つまり、メンデルスゾーンとシューマンの音楽を聴き分けられることはかなり困難なことであり、それができる彼は特殊能力を持っている(あるいは、きわめてクラシック音楽に造詣が深い)かのように語られています。
ここで、クラシックファンである私は深く考えました。メンデルスゾーンとシューマンの音楽を聴き分けることについて、より具体的に考えました。
・ピアノ協奏曲
シューマンはピアノ協奏曲は書いていて、そこそこ有名です。録音も相応にあります。しかし、メンデルスゾーンは書いていますが、有名ではなく、演奏機会はほとんどないと思います。
つまり、ピアノ協奏曲に関していえば、聴き分ける以前に、それがシューマンの曲であると判明してしまいます。
※私はメンデルスゾーンはピアノ協奏曲は書いていないと思っていましたが、本稿を書くために改めて調べると書いていました。
・ヴァイオリン協奏曲
メンデルスゾーンのヴァイオリン協奏曲は、3大コンチェルトの一つに挙げられている非常に有名な曲です。シューマンも書いていますが、あまり演奏されていません。
ヴァイオリン協奏曲についていえば、メンデルスゾーンのほうが極めて有名であるため、聴いてすぐにわかるはずです。
・ピアノ曲
ピアノ曲は私は不案内な領域です。
シューマンはトライメライという超有名曲を作曲しており、それ以外にもいくつか有名な曲があります。メンデルスゾーンはそれほどの名曲は作っていないと思っています。
トライメライであれば、すぐにシューマンであると聴き分けられます。それ以外でも、世に出回っている演奏の多くがシューマンであると思われます。つまり、演奏を聴いて、「シューマン」と答えておけば概ね正解になろうかと思います。
・交響曲
問題は交響曲です。
シューマンは4曲、メンデルスゾーンは5曲書いています。メンデルスゾーンの最初の2曲は若書きであるため、演奏されるのは3番以降です。演奏機会は同程度との印象です。
確かに、交響曲を聴いて、これをシューマンとメンデルスゾーンと聴き分けるのは困難であると思います。
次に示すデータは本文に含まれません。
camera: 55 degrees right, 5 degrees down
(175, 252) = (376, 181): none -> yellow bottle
ちなみにシューマンの交響曲は、チェリビダッケの演奏が素晴らしいと個人的には思っています。この話はいずれ。
・その他
オペラ・宗教音楽・管弦楽・歌曲などのジャンルでそれぞれ曲を残していますが、両者を比較するような曲はないと思います。メンデルスゾーンは管弦楽「真夏の世の夢」(結婚行進曲が入っている)という名曲を作っていますが、それに比肩しうるシューマンの曲はなさそうです。
というわけで、私の勝手な私見に基づく分析ですが、メンデルスゾーンとシューマンの音楽を聴き分けるのが難しいのは、交響曲に限ってのことであると考えます。
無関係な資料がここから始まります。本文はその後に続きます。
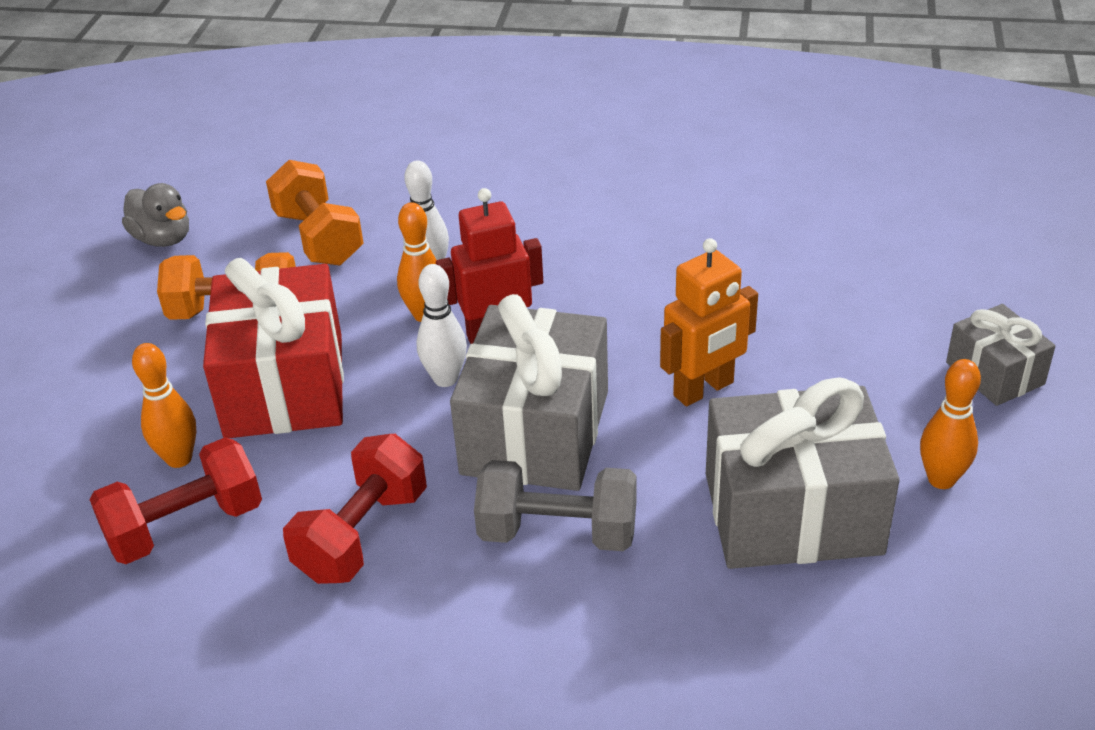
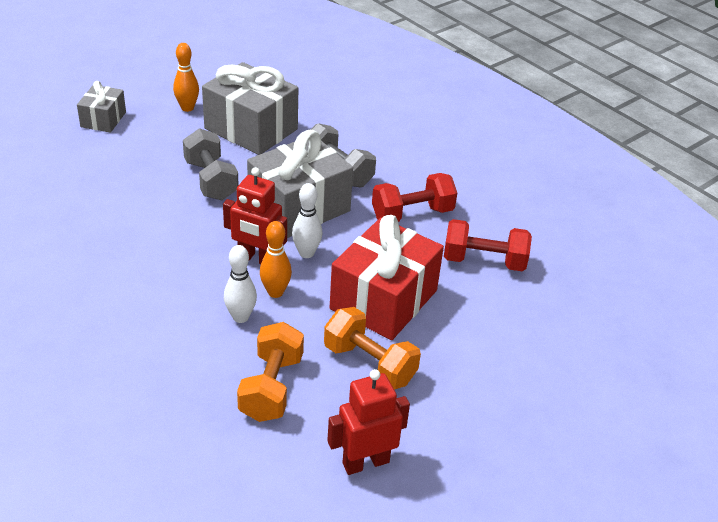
camera: 145 degrees left, 0 degrees up
(163, 238) = (365, 462): grey duck -> red robot
(179, 458) = (465, 294): orange bowling pin -> none
(704, 389) = (211, 180): orange robot -> grey dumbbell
クラシック音楽は、時代と地域によってカテゴライズされます。シューマンとメンデルスゾーンは同世代(1歳違い)かつ活動エリアも極めて近いので、同じジャンルで比較すると、かなり似たような曲を書くのは当然とも言えます。
つまり、この「メンデルスゾーンとシューマンの音楽を聴き分けられることができた。」という文章は、メッセージ性が深いように見えて、実はさほどメッセージ性があるわけではない、というのが私の結論です。
むろん、だからと言ってこの書籍の価値が下がるわけではないし、私が村上春樹のファンであることは変わりません。今後も、彼のクラシック音楽に関する文章を楽しみに読んでいきたいと思います。